The intersections of homelessness, serious mental illnesses, chronic substance use, and stark racial disparities in access to affordable housing and care are very real. The federal government and other national groups estimate that more than 25% of the unhoused population have a severe mental illness and 35% have a chronic substance use condition. In Chicago alone, on any given night over 16,000 people are experiencing literal homelessness – living on the streets, under viaducts, in cars and parks. More than three-quarters (76%) of this population identify as Black or African American. Another 49,500 people are doubled up with others to avoid the streets. Tackling this problem must be a major public policy priority for Chicago and Illinois policymakers. 

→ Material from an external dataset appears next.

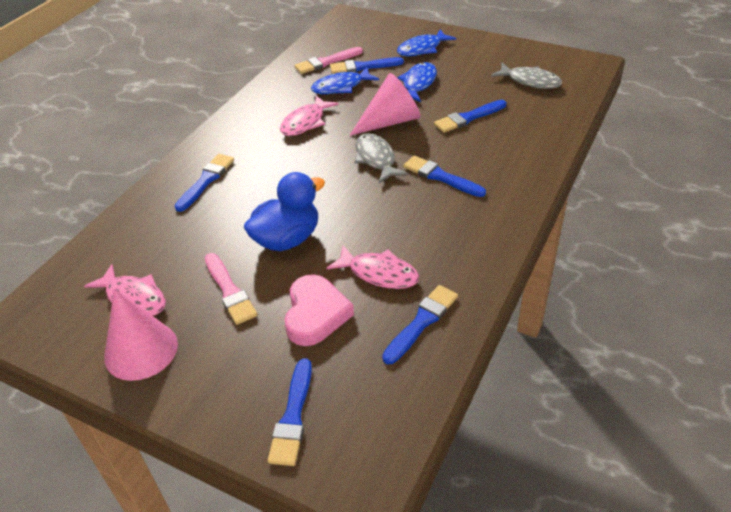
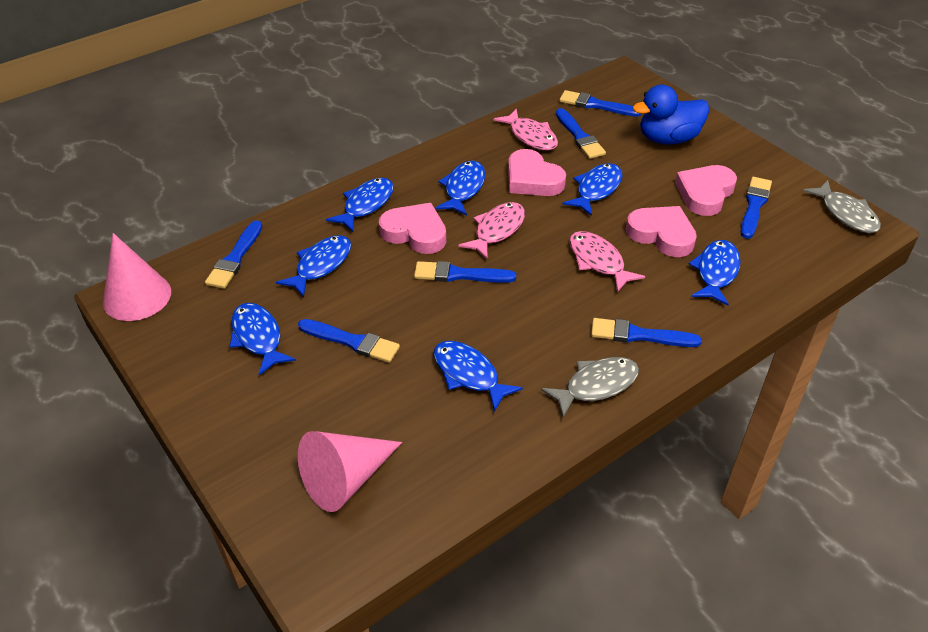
blue brush: 6 -> 7
blue fish: 3 -> 7
pink brush: 2 -> 0
pink heart: 1 -> 4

This is why Thresholds and the Healthy Minds, Healthy Lives Coalition successfully led state legislation in 2020 establishing the Housing is Recovery Pilot Program and secured $10 million in state funding to support it. The legislation passed with the full approval of the Pritzker Administration and the General Assembly.  

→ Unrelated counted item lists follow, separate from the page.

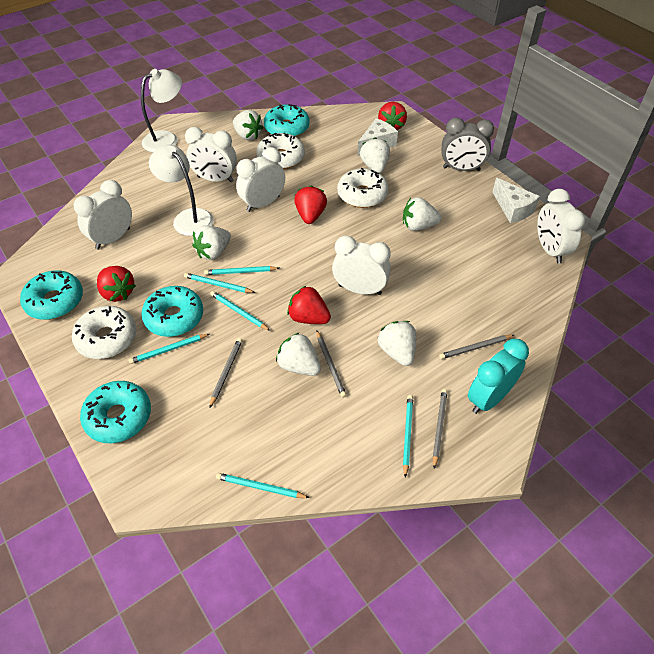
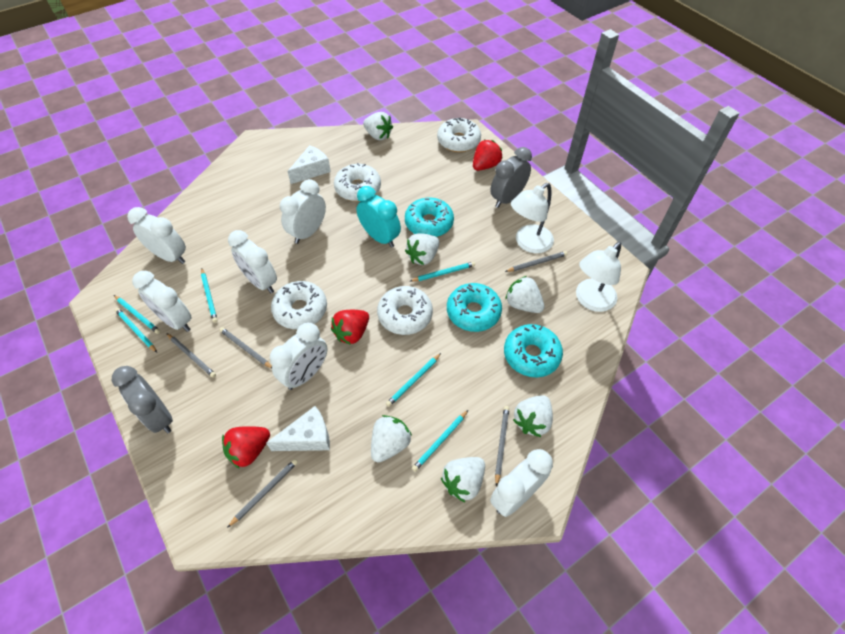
grey clock: 1 -> 2
grey pencil: 4 -> 5
red strawberry: 4 -> 3
turquoise donut: 4 -> 3
white clock: 5 -> 6
white donut: 3 -> 4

The program provides a permanent rental subsidy and supportive services to people who are unhoused and at risk of unnecessary psychiatric institutionalization, overdose death, or re-incarceration due to a serious mental health condition or severe substance use disorder. This provides a new, and much-need pathway into safe, affordable housing and wrap around services to meet the person where they are in their recovery, while also taking a harm reduction approach by not requiring treatment or abstinence to be eligible for the rental subsidy. 

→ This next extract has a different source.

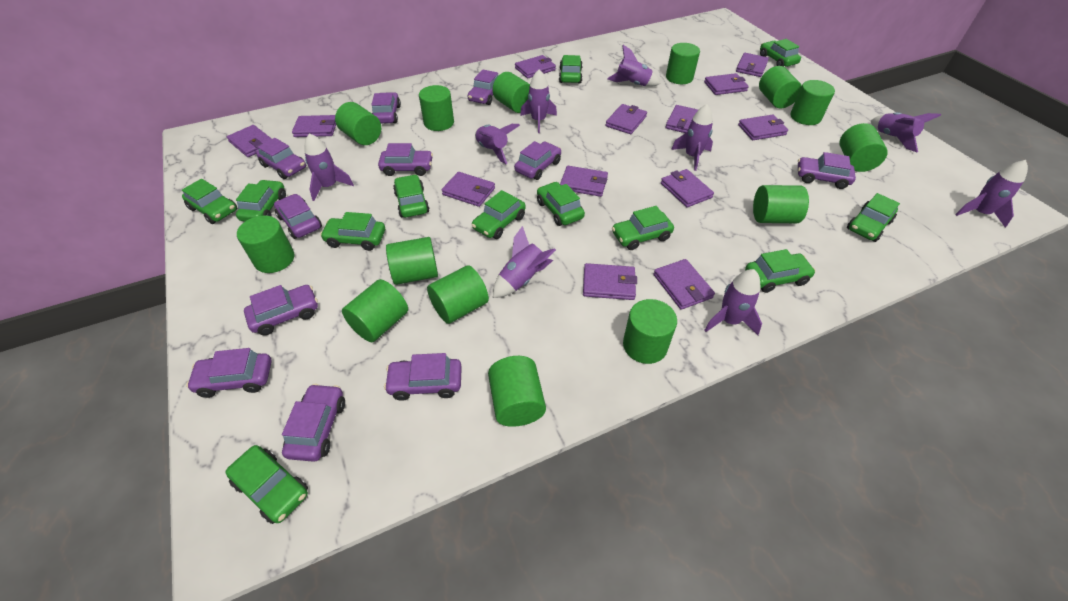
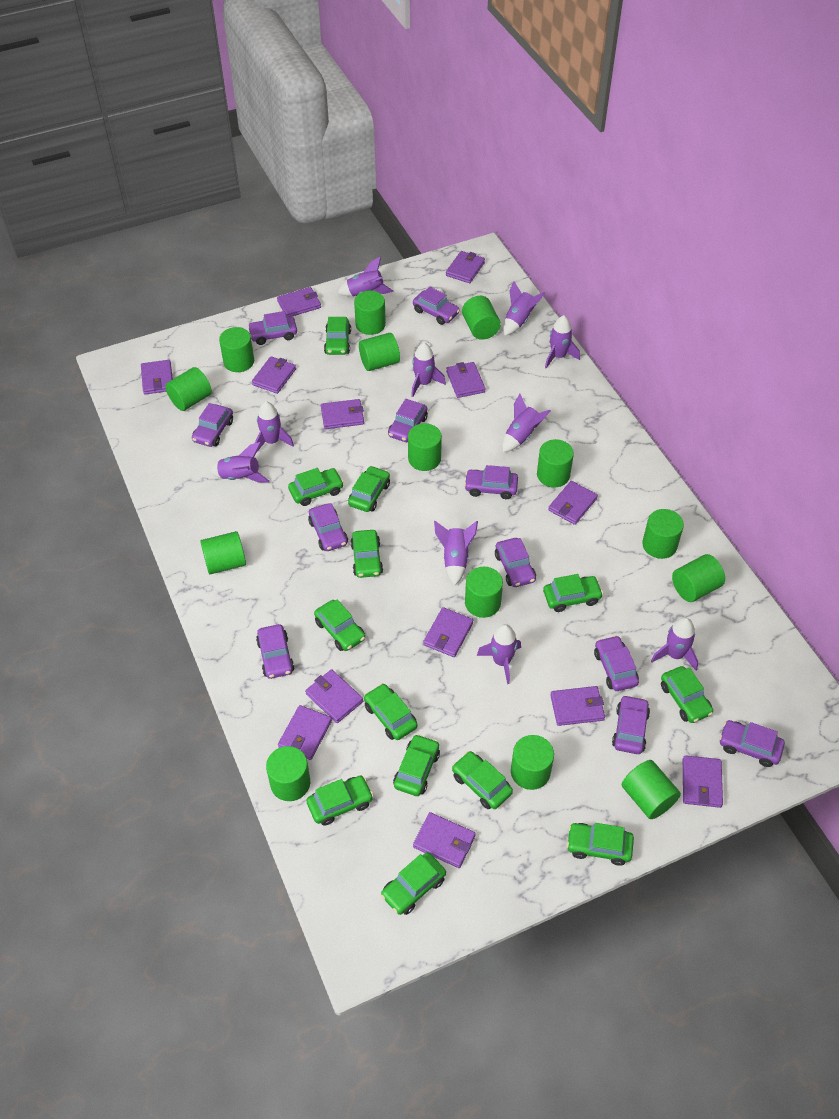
green car: 12 -> 13
purple rocket: 9 -> 10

Thresholds is honored to be awarded a $1 million grant from the Illinois Department of Human Services for this work. Thresholds’ Housing is Recovery (HIR) pilot program will serve 30 individuals at considerable risk of unnecessary institutionalization and overdose who reside in Cook County, Illinois. Over the 12-month grant period, Thresholds will use multiple outreach and referral sources to identify people who qualify for this program. These include internal programs and external partnerships. Thresholds’ internal programs, which have specialized expertise reaching this population, include the Homeless Outreach Program (HOP), the Living Room crisis center, the Substance Use Treatment Program, the Mobile Crisis Response Team, and the psychiatric crisis response teams embedded at Stroger ED (Emergency Department) and, via telehealth, at Provident Hospital ED. Thresholds’ Access and Intake department, which evaluates community referrals for Thresholds’ clinical services, will also be trained on the program eligibility criteria and add it to their screening process. 

Thresholds Health, an affiliated primary health clinic in the Austin, Chicago neighborhood, will also be trained on program eligibility and encouraged to make referrals. 

We could not be prouder to take a public policy solution from concept, to legislation, to implementation, alongside our advocacy and provider partners. We also want to thank the Governor and the General Assembly for their commitment to addressing the unhoused population living with a serious mental health or substance use condition.